As Covid-19’s omicron wave begins to subside, one thing seems pretty clear: After it has passed, the number of Americans who are still immunologically naive to Covid-19 — that is, they’ve been neither infected by it nor vaccinated against it — will be quite small.
How small? By my rough estimate, 1.8% of Americans, about six million people, will remain untouched by either vaccines or Covid a month or two from now. I arrived at this by taking the covidestim.org estimates of cumulative US Covid-19 infections through Jan. 19 (257.5 million) and the Centers for Disease Control and Prevention’s estimate of how many Americans are fully vaccinated against Covid (209.5 million) and making several somewhat dodgy assumptions, so I wouldn’t take the exact percentage too seriously.(1) But it’s clearly not a whole lot of people.
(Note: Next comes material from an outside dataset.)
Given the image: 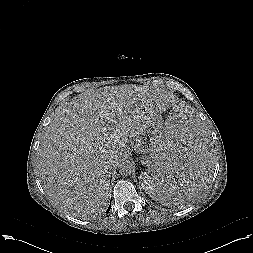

This doesn’t mean the coast will be clear after, say, February. Some new variant could upend everyone’s calculations just as delta and omicron did, and even endemic Covid will still be deadly for many. In October, before omicron, computational biologist Trevor Bedford of the Fred Hutchinson Cancer Research Center in Seattle set out to model what Covid’s toll in the US would be after everybody over age three had been exposed or vaccinated. His estimate: 40,000 to 100,000 deaths a year, somewhat worse than seasonal influenza, though in the same ballpark.
Still, as lots of people pointed out back in the spring of 2020 in the process of wildly underestimating the threat posed by Covid-19, we don’t shut down the country for seasonal influenza. The end of immunological naivete to Covid in the US should change how we think about the disease and what policies we put in place to manage it.
Some of the most obvious changes have to do with vaccination. There was a lot of talk last year, some of it from President Joe Biden, about how Covid-19 had become a “pandemic of the unvaccinated.” There was some truth to this: from April through early October, according to the CDC, 79% of Covid deaths for which vaccination status was available — and 92% for those younger than 65 — were among the unvaccinated.
“Pandemic of the immunologically naive” would have been more accurate, though. A CDC study released this week found that while those who had been neither vaccinated nor previously infected with Covid-19 were by far the most vulnerable to contracting and being hospitalized with the delta variant last summer and fall, prior infection actually appeared to be more protective than vaccination. An earlier CDC study had found the opposite result with pre-delta Covid, and Bloomberg Intelligence analyst Sam Fazeli says (terminal only, sorry) there’s emerging evidence that vaccines protect better against severe omicron outcomes than prior infection does. But both clearly confer significant immunity, and once virtually everyone in the US has one or the other or both, going to great lengths to differentiate the unvaccinated from the vaccinated makes a lot less sense.
The tricky bit here is that encouraging vaccination will remain very important. I’m no epidemiologist or immunologist or ologist of any other kind, but I have become sadly familiar with US and foreign mortality data over the past 22 months and one thing that has stood out in the numbers lately is how easy it is to find evidence of the Covid vaccines’ life-saving impact even when one isn’t really looking for it. The vaccines developed so far, while less effective at preventing transmission with each new variant, have been spectacularly effective at preventing severe disease and death — by the reckoning of the Commonwealth Fund they saved 1.1 million lives in the US through November. Getting boosters and updated vaccines into arms will be crucial to keeping down the toll of endemic Covid as immunity from past vaccines and infections fades. If scientists come up with an effective pan-coronavirus vaccine that shuts down the virus entirely, something my Bloomberg Opinion colleague Lisa Jarvis just wrote about, maybe we can even push Covid from endemic to rare.
In the meantime, though, requiring restaurant guests or theatergoers to provide evidence of vaccination — which I was a big fan of this fall in New York City, as it made me and a lot of other people more comfortable with going out — starts feeling more like airport-style security theater than a useful public health measure. As for employer vaccine mandates, they succeeded last year in getting lots of people vaccinated and thus saving lots of lives, and will continue to make sense in some sectors. But most of the low-hanging fruit from that approach has already been harvested, especially now that the US Supreme Court has nixed the president’s plan to impose mandates on the private sector. Keeping Kyrie Irving from playing home games for the Brooklyn Nets isn’t protecting anyone at this point, and I find it awfully hard to imagine that it’s persuading anyone to get vaccinated.
I cringe a little at saying all this because of the rejoicing that any relaxation of vaccination rules will occasion among the grifters who have scared millions of Americans away from getting life-saving shots. But that can’t be a reason not to say it. While trying to persuade people to get vaccinated should remain a priority, sequestering the unvaccinated minority from the rest of us really shouldn’t. Despite having arrived via different routes, one far more dangerous than the other, we are, for now, all in more or less the same boat.